Example: After reading about quorum sensing in bacteria (a mechanism by which bacteria coordinate behavior based on population density, switching from individual to collective behavior when a threshold is reached), you might ask:
Is there anything in software engineering team dynamics that works like quorum sensing? I’m looking for situations where a group of individuals switches from independent behavior to coordinated behavior based on the density or frequency of some signal, and where this switch happens at a threshold rather than gradually.
This might surface: code review norms that emerge spontaneously when a team reaches a certain size; the threshold at which individual debugging becomes pair debugging based on the “density” of error signals; or the point at which a team switches from ad-hoc communication to formal stand-ups based on the frequency of coordination failures.
The Critical Caveat: Evaluation Is Everything
I’ve spent this chapter describing how to generate creative combinations. I need to close by emphasizing that generation is the easy part. Evaluation is where the real work happens, and it is fundamentally a human responsibility.

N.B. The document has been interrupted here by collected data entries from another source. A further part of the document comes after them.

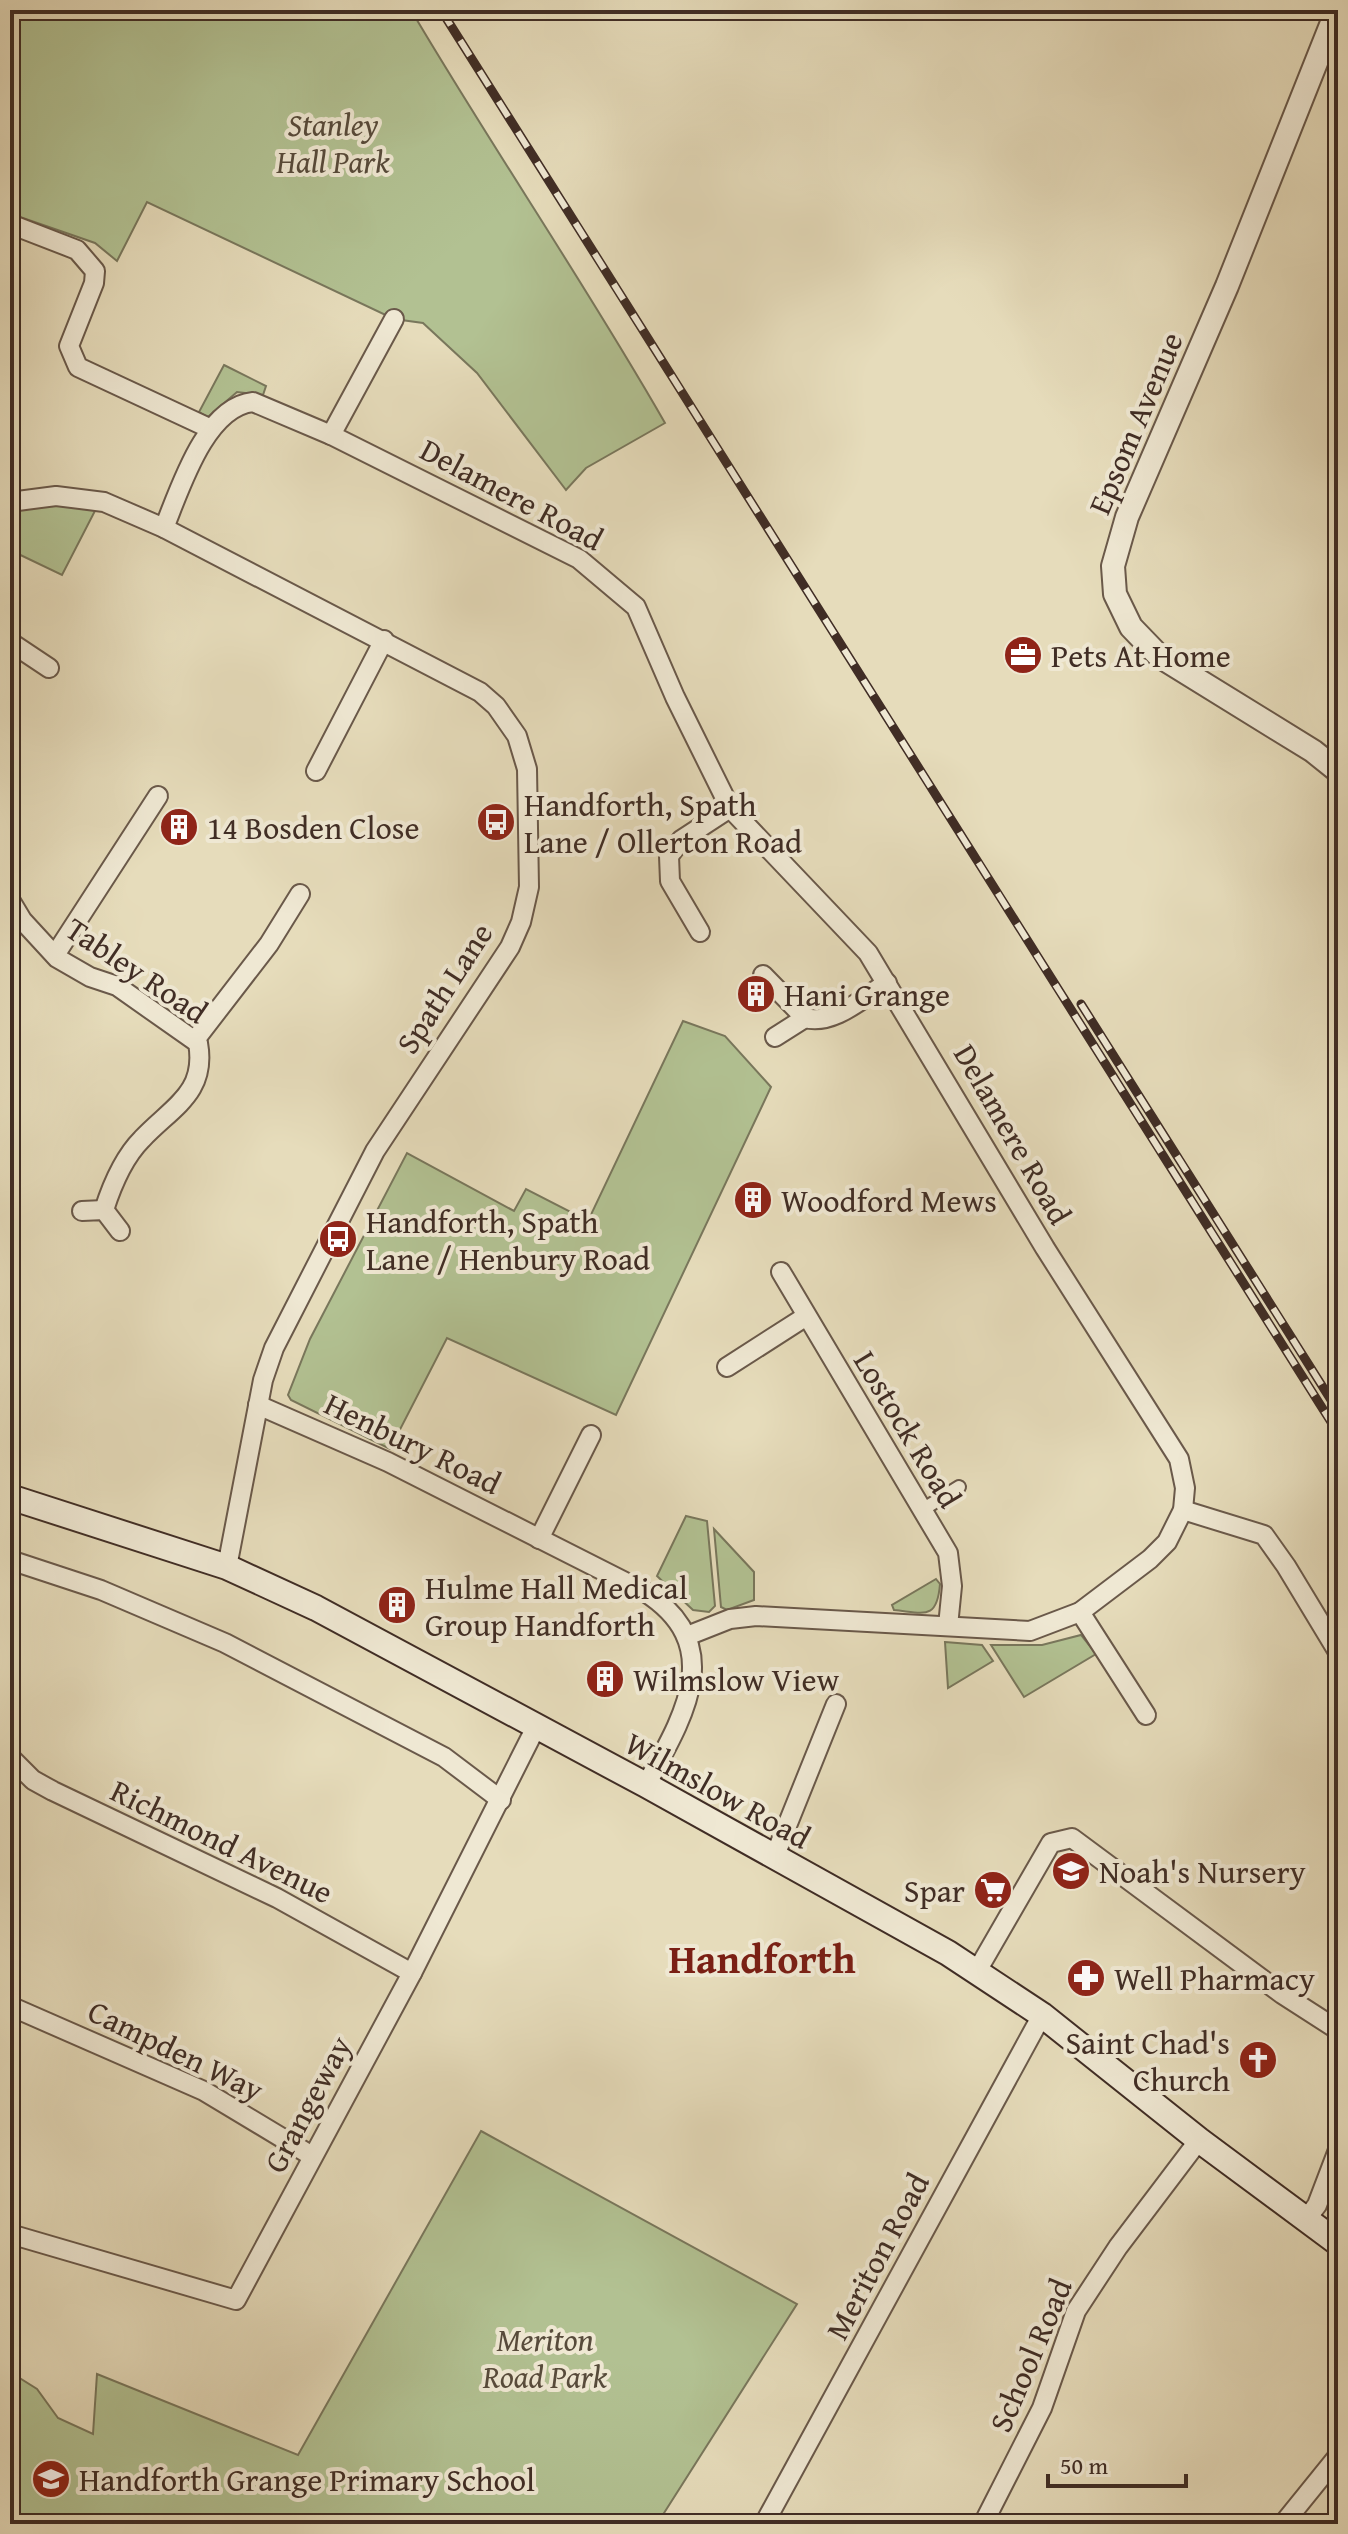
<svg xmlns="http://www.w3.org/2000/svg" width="1348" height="2534" font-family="'Gentium Book Plus',serif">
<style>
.green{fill:#b2c192;stroke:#79775c;stroke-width:2}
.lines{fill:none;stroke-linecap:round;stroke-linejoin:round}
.pedestrian-casing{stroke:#6a594a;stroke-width:16}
.minor-casing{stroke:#6a594a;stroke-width:22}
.tertiary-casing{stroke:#6a594a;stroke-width:26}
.secondary-casing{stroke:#402d25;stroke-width:28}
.pedestrian{stroke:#efe8d3;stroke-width:12}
.minor{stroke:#efe8d3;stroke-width:18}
.tertiary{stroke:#efe8d3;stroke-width:22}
.secondary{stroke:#efe8d3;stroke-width:24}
.rail-casing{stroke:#402d25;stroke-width:9}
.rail{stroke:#efe8d3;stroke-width:6;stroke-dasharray:18;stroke-linecap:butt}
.labels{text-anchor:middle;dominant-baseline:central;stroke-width:8;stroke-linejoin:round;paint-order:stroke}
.park-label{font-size:32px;font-style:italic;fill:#574b3b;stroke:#efe8d3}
.street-label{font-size:32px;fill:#402d25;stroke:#efe8d3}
.poi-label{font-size:32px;fill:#402d25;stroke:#efe8d3;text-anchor:start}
.district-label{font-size:40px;font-weight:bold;fill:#7a1f14;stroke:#efe8d3}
</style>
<rect width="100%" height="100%" fill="#e6dcbb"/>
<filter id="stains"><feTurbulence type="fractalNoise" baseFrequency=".0025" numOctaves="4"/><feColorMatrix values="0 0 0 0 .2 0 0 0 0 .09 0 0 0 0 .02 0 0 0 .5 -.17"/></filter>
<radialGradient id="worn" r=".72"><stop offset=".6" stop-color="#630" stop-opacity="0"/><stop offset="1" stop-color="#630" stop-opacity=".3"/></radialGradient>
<!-- green -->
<g class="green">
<path d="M10,10H411C493,149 585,283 665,423L586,468L566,490L477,373L423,323L394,319L147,202L117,261L95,243L17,216L10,212Z"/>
<path d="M224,365L266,386L263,395L237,392L208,417L199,412Z"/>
<path d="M10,494L99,503L62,575L10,550Z"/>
<path d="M683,1021L725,1036L771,1087L616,1415L447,1338L390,1449L291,1400L288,1395L310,1339L407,1153L514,1211L526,1189L588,1221Z"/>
<path d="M686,1516L707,1521L715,1606L709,1612L693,1610L657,1576Z"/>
<path d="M714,1529L754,1572V1600L727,1610L721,1607Z"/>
<path d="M936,1579L940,1584C937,1621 924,1613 894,1610L892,1605Z"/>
<path d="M1081,1635L1096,1654L1024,1697L991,1645H1042Z"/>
<path d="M945,1642L982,1645L993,1661L948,1688Z"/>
<path d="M481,2131L797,2304L657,2524H10V2372L37,2389L58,2418L93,2434L97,2374L298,2455Z"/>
</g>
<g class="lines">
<!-- pedestrian casing -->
<g class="pedestrian-casing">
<path id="pedestrian" d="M922,1510L959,1487"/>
</g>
<!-- minor casing -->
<g class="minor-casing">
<g id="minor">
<path d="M10,224L77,250L95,271L94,283L69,346L78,367L211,429"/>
<path d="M331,435L394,319"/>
<path d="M10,502L56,496L104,502L164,528L480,692L496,706L517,736L527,769L529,887L521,922L510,947L375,1151L274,1348L263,1380L227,1567"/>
<path d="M164,528C180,489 205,407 253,402L331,435L579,559L636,607L675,697L730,808L868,953L1045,1248L1179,1459L1185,1488L1183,1510L1167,1542L1150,1559L1080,1612L1030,1631L756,1616L730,1619L687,1636"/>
<path d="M10,642L49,668"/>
<path d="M316,771L384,640"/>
<path d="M10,900L22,920L57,958L90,977L117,986L198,1043C207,1093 172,1107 142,1139C123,1158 112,1185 104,1210"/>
<path d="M700,932L670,881L669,856L681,840L730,808"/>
<path d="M55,955L158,796"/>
<path d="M763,975L805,1018C833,1026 864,997 887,983"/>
<path d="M775,1037L805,1018"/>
<path d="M195,1040L269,944L300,894"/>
<path d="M82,1211L104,1210L120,1231"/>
<path d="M781,1272L948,1553L952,1586L948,1626"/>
<path d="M727,1367L805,1317"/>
<path d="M258,1405L388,1462L645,1592C729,1646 682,1719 646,1785"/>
<path d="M1183,1510L1264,1535L1286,1566L1338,1652"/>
<path d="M539,1539L591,1435"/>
<path d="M10,1560L101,1590L225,1643L444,1757L501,1800"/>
<path d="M1080,1612L1146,1715"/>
<path d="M10,1757L33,1780L53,1791L277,1898L412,1973"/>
<path d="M774,1858L836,1704"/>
<path d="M977,1971L1051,1843L1072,1838L1282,1994L1338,2030"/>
<path d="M10,2006L204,2091L312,2156"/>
<path d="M1308,2217L1317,2205L1338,2150"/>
<path d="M10,2234L236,2300L412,1973L536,1727"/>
<path d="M764,2524L1042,2015"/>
<path d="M983,2524L1042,2408L1076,2311L1118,2247L1199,2140"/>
<path d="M1283,2524L1338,2456"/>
</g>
</g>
<!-- tertiary casing -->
<g class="tertiary-casing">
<path id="tertiary" d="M1337,10L1227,286L1127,517L1113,566L1115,594L1131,627L1159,656L1313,751L1338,771"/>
</g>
<!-- secondary casing -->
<g class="secondary-casing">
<path id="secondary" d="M10,1497L227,1567L316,1608L646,1785L948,1953L1042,2015L1199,2140L1338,2243"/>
</g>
<!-- pedestrian -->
<use href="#pedestrian" class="pedestrian"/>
<!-- minor -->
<use href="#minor" class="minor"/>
<!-- tertiary -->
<use href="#tertiary" class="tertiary"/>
<!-- secondary -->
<use href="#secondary" class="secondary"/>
<!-- rail casing -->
<g class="rail-casing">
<g id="rail">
<path d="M441,10L1338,1433"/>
<path d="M1081,1004L1338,1411"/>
</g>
</g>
<!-- rail -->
<use href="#rail" class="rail"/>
</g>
<!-- icons -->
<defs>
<g id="office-disc" transform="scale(2)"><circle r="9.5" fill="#8f2418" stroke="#efe8d3"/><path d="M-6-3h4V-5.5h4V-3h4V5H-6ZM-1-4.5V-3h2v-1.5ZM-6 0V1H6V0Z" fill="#fff"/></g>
<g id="bus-disc" transform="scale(2)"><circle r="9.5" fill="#8f2418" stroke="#efe8d3"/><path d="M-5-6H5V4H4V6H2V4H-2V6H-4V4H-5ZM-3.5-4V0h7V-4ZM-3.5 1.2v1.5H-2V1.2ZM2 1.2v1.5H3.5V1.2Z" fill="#fff"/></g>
<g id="building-disc" transform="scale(2)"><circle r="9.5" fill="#8f2418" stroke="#efe8d3"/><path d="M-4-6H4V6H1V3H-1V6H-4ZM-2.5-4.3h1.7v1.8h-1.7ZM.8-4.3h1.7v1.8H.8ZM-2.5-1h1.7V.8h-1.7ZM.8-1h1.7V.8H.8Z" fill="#fff"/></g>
<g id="school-disc" transform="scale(2)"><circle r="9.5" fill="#8f2418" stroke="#efe8d3"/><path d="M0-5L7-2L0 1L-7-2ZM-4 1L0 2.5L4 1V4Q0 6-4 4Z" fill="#fff"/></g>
<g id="supermarket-disc" transform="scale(2)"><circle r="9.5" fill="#8f2418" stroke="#efe8d3"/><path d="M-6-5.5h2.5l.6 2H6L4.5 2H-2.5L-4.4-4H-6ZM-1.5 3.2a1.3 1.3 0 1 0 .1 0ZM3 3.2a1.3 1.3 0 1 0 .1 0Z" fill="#fff"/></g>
<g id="pharmacy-disc" transform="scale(2)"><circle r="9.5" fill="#8f2418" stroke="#efe8d3"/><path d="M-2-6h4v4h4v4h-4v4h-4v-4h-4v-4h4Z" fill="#fff"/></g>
<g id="church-disc" transform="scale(2)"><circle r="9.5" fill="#8f2418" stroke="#efe8d3"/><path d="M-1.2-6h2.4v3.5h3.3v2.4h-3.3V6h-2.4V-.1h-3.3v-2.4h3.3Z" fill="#fff"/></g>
</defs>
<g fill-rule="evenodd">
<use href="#office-disc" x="1023" y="655"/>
<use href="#bus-disc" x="496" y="822"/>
<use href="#building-disc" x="179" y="827"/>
<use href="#building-disc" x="756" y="994"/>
<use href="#building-disc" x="753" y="1200"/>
<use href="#bus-disc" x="338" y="1239"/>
<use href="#building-disc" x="397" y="1605"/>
<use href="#building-disc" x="605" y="1679"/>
<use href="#school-disc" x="1071" y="1871"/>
<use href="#supermarket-disc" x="993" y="1890"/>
<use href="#pharmacy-disc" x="1086" y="1978"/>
<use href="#church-disc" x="1258" y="2060"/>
<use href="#school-disc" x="51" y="2479"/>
</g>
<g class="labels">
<!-- park labels -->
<g class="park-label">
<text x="333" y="124">Stanley<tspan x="333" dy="37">Hall Park</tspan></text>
<text x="545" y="2339">Meriton<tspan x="545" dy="37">Road Park</tspan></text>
</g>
<!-- street labels -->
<g class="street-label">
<text transform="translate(1135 423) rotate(-67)">Epsom Avenue</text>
<text transform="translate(512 494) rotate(28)">Delamere Road</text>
<text transform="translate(137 970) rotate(34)">Tabley Road</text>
<text transform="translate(444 988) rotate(-57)">Spath Lane</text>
<text transform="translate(1013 1134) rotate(60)">Delamere Road</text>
<text transform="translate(908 1429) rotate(59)">Lostock Road</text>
<text transform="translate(413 1443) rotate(26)">Henbury Road</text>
<text transform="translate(718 1790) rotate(29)">Wilmslow Road</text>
<text transform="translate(222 1841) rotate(26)">Richmond Avenue</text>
<text transform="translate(176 2050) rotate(26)">Campden Way</text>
<text transform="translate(307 2104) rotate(-62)">Grangeway</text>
<text transform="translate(877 2256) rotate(-62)">Meriton Road</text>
<text transform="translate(1030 2355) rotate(-67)">School Road</text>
</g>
<!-- poi labels -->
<g class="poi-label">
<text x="1051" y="655">Pets At Home</text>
<text x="524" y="804">Handforth, Spath<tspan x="524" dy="37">Lane / Ollerton Road</tspan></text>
<text x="207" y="827">14 Bosden Close</text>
<text x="784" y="994">Hani Grange</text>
<text x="781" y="1200">Woodford Mews</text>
<text x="366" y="1221">Handforth, Spath<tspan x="366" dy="37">Lane / Henbury Road</tspan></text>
<text x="425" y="1587">Hulme Hall Medical<tspan x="425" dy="37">Group Handforth</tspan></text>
<text x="633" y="1679">Wilmslow View</text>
<text x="1099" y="1871">Noah's Nursery</text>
<text x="965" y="1890" text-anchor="end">Spar</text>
<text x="1114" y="1978">Well Pharmacy</text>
<text x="1230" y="2042" text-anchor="end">Saint Chad's<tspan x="1230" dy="37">Church</tspan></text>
<text x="79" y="2479">Handforth Grange Primary School</text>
</g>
<!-- district labels -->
<g class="district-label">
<text x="762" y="1958">Handforth</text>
</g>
</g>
<!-- margin -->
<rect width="1348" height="2534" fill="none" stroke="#e6dcbb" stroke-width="40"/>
<rect x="12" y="12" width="1324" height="2510" fill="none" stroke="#402d25" stroke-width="4"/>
<rect x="20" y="20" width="1308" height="2494" fill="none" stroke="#402d25" stroke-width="2"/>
<!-- scale -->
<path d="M1048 2474v12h138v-12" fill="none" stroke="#402d25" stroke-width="4"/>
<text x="1060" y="2474" font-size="24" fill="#402d25" stroke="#efe8d3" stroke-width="6" paint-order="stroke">50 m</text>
<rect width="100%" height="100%" filter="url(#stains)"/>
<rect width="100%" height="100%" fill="url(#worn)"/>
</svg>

The LLM can tell you that the parallel between technical debt and chronic inflammation passes the prediction test, the mechanism test, and the surprise test. But it cannot tell you whether the resulting insight is true in your specific situation. It cannot tell you whether the inflammatory model of technical debt actually describes your codebase or whether it’s a compelling story that doesn’t match reality. That judgment requires domain knowledge, contextual understanding, and empirical testing that only you can provide.
The combinatorial creativity technique produces hypotheses, not conclusions. Each interesting parallel is a hypothesis about the structure of your problem — a claim that certain dynamics, identified in another domain, are also at work in yours. These hypotheses need to be tested. The test is not “does this sound right?” (which is a test of narrative plausibility, not truth). The test is: “If this parallel is accurate, what should I observe? Do I observe it?”

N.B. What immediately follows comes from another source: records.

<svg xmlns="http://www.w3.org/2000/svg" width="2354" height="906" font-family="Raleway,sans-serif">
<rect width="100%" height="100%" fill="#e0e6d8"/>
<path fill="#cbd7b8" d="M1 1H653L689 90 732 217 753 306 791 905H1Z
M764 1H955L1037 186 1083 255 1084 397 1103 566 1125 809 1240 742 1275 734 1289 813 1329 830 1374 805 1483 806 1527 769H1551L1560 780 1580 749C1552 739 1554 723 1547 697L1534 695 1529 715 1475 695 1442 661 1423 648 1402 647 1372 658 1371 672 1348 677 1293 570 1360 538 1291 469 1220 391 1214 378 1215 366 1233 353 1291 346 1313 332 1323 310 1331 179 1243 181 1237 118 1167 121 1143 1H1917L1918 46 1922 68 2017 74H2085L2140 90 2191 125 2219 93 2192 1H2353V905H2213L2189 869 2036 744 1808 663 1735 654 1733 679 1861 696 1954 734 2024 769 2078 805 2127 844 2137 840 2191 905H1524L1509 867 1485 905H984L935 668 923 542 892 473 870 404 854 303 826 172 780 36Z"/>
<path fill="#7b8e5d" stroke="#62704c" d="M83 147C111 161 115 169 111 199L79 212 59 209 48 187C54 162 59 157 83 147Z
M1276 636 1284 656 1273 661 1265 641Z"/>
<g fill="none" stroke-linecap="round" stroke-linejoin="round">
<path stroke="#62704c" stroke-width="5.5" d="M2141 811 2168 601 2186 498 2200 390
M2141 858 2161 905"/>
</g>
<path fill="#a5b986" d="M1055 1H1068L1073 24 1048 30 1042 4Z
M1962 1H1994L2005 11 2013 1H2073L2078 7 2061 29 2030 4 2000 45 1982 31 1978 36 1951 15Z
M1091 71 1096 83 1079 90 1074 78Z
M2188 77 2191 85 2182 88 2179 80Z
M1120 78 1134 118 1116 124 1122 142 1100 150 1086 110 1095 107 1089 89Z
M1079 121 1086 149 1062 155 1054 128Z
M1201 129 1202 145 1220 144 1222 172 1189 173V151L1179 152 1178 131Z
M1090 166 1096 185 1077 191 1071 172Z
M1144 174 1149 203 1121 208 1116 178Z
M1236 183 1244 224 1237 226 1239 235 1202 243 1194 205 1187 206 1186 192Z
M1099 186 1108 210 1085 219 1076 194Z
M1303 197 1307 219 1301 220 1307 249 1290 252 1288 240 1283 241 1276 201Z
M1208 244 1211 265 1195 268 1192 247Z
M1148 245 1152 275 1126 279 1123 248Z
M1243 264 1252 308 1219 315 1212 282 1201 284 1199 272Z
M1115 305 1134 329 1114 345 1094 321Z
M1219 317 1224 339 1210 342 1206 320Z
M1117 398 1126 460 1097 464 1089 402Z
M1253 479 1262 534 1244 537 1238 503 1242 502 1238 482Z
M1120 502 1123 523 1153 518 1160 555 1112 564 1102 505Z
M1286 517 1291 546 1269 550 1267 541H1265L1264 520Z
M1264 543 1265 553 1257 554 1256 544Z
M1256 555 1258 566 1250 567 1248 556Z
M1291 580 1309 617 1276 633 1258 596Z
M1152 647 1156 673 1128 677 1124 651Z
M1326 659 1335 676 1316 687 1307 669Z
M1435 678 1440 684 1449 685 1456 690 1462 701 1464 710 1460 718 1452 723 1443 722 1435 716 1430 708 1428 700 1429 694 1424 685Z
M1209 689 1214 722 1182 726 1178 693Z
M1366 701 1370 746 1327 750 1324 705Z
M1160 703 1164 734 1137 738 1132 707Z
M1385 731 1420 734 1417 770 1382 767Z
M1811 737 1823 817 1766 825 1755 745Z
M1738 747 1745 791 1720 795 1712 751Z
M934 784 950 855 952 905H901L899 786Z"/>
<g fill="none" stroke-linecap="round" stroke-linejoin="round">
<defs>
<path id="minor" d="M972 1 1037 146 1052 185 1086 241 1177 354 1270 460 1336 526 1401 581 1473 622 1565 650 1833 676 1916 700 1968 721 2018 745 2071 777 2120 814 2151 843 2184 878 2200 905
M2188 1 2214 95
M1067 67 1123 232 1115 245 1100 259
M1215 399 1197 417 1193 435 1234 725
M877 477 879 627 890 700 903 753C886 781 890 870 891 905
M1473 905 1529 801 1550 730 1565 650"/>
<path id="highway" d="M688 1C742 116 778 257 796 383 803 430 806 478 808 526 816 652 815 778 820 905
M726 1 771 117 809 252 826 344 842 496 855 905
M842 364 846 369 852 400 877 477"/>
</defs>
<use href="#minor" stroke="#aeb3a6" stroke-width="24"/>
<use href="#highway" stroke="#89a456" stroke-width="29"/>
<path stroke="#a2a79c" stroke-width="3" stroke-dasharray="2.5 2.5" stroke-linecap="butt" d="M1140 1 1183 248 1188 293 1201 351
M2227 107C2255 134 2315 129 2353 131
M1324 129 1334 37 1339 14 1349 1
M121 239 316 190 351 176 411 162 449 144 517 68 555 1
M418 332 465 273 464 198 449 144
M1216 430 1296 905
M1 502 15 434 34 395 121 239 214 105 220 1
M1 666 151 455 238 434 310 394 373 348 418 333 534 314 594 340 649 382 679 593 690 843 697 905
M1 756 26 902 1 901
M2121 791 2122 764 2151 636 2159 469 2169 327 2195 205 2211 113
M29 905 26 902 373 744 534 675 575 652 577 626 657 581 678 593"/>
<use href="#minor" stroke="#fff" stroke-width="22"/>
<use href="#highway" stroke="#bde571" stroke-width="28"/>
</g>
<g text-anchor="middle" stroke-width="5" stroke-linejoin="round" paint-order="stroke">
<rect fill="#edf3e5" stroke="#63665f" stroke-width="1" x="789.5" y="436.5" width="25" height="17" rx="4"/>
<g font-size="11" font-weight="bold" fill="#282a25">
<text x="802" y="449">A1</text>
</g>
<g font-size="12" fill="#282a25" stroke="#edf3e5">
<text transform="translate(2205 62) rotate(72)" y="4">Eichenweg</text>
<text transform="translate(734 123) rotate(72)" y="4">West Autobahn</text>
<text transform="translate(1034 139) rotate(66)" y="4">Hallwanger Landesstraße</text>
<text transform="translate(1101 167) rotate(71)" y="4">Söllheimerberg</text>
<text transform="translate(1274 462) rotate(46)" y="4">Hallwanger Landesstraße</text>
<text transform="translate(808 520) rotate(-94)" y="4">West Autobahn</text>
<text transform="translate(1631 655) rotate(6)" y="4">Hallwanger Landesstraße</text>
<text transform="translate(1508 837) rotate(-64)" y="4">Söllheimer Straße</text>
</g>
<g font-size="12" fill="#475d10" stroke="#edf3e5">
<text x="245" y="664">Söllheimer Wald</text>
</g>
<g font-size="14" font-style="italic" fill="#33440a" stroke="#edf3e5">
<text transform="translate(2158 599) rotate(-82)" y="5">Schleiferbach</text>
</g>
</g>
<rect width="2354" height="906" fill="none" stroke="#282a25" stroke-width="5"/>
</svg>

Some hypotheses will fail the test. The ecological nutrient depletion model of technical debt predicts a sudden tipping point — a cliff, not a slope. If your codebase’s development velocity has degraded gradually and continuously, the nutrient depletion model is wrong for your situation, however satisfying the analogy sounds. Discard it.
Other hypotheses will pass the test and genuinely change how you understand your problem. These are the wins. They justify the entire process. And they come from a place that neither you nor the LLM could have reached alone — from the combinatorial space that lies between your domain knowledge and the model’s breadth, explored at machine speed and evaluated with human judgment.
That collaboration — machine-speed exploration, human-quality evaluation — is the subject of the rest of this book. The techniques in Part III will give you more tools for both sides of the equation. But the fundamental dynamic is the one we’ve described in this chapter: the LLM explores the combinatorial space; you evaluate the results; and together you think thoughts that neither of you could have thought alone.